Skeletal landmark data
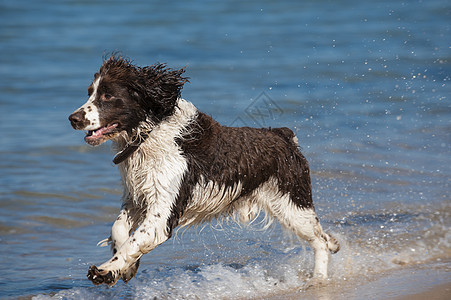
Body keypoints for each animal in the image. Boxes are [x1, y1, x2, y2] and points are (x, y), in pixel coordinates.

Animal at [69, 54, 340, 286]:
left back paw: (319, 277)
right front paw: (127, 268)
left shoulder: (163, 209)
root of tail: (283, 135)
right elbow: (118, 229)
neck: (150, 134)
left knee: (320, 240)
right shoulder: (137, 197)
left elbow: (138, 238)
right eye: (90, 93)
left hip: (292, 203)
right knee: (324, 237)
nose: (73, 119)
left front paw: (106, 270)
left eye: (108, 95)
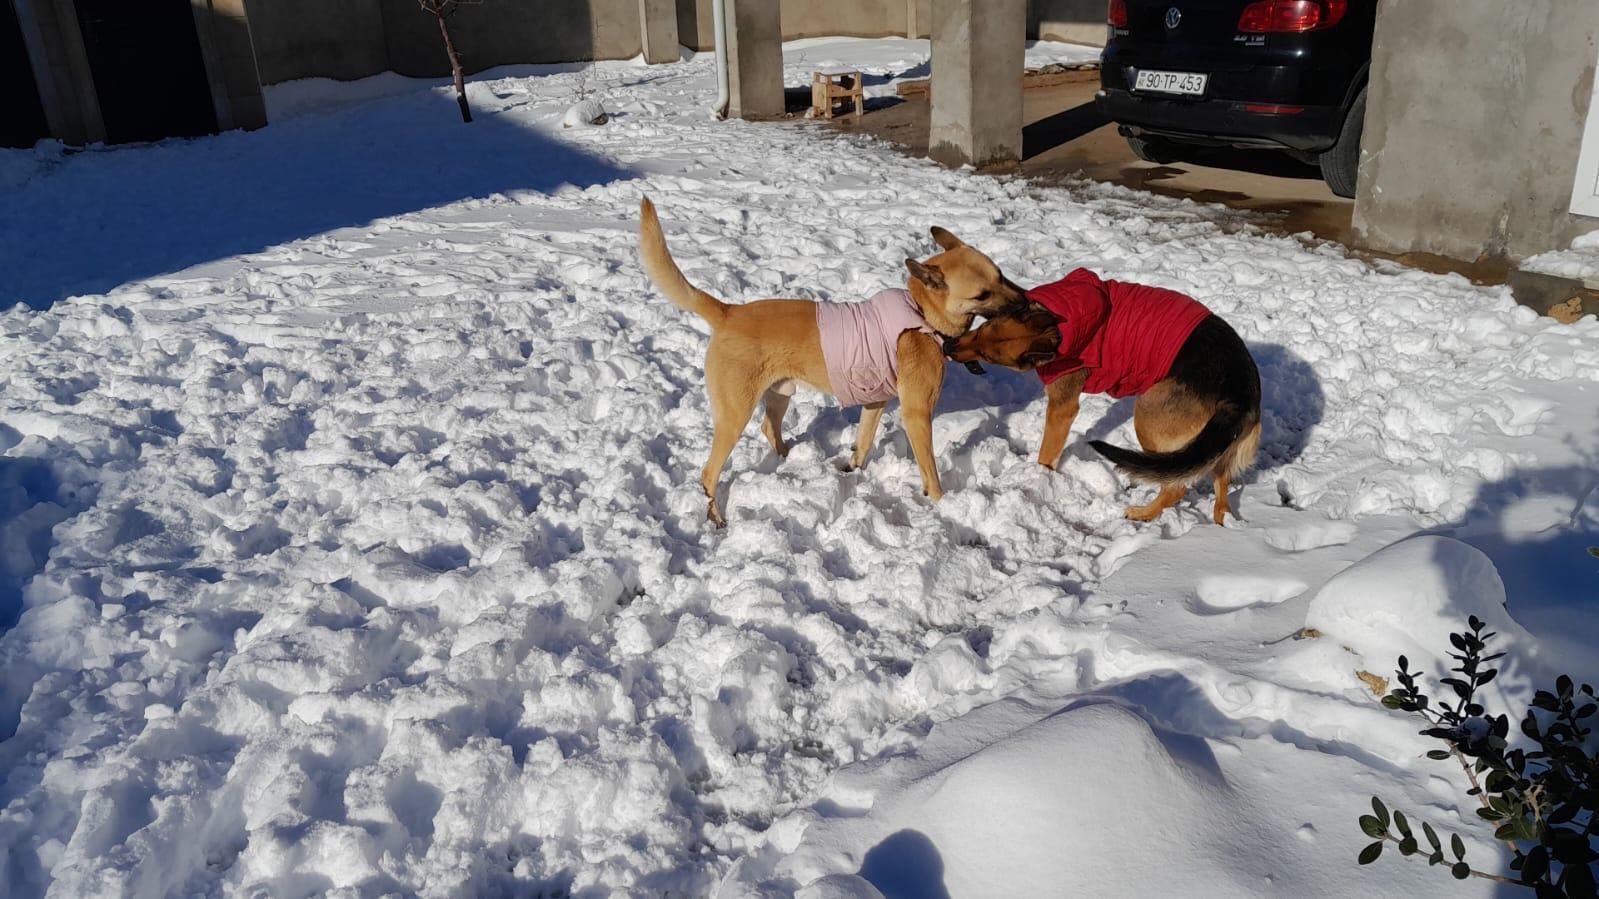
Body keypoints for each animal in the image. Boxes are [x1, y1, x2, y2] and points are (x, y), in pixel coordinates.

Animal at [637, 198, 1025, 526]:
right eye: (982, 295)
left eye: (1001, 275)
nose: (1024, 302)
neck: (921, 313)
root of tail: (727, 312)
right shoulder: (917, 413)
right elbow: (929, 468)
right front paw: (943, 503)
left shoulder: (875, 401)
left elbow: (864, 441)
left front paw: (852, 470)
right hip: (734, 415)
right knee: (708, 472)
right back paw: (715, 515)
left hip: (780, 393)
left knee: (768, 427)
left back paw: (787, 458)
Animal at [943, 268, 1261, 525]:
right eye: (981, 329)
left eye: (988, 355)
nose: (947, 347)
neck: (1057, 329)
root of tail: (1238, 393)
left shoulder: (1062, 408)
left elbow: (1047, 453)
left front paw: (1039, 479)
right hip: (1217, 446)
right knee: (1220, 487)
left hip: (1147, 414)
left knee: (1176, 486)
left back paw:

» **What you have to do**
Reproduce the records in full and leave the images behind.

» **Response box**
Body keypoints for each animal in the image. Boxes are [x1, y1, x2, y2] and points are (x, y), in pixel coordinates.

Animal at [69, 54, 340, 286]:
left back paw: (319, 277)
right front paw: (127, 268)
left shoulder: (163, 209)
root of tail: (283, 135)
right elbow: (118, 229)
neck: (150, 134)
left knee: (320, 240)
right shoulder: (137, 197)
left elbow: (138, 238)
right eye: (90, 93)
left hip: (292, 203)
right knee: (324, 237)
nose: (73, 119)
left front paw: (106, 270)
left eye: (108, 95)
Body keypoints for each animal in the image. Boxes are [x1, y1, x2, y2] and points are (x, y), in pixel coordinates.

Animal at [637, 198, 1025, 526]:
right eye: (982, 295)
left eye: (1001, 275)
nose: (1024, 302)
neck: (921, 313)
root of tail: (727, 312)
right shoulder: (917, 413)
right elbow: (929, 468)
right front paw: (943, 503)
left shoulder: (875, 401)
left elbow: (864, 441)
left front paw: (852, 470)
right hip: (734, 415)
right knee: (708, 472)
right back paw: (715, 515)
left hip: (780, 393)
left knee: (768, 427)
left back paw: (787, 458)
Animal at [943, 268, 1261, 525]:
right eye: (981, 329)
left eye: (988, 355)
nose: (947, 347)
neck: (1057, 329)
root of tail: (1238, 393)
left shoulder: (1062, 408)
left elbow: (1047, 453)
left front paw: (1039, 479)
right hip: (1217, 446)
right knee: (1220, 487)
left hip: (1147, 414)
left knee: (1176, 486)
left back paw:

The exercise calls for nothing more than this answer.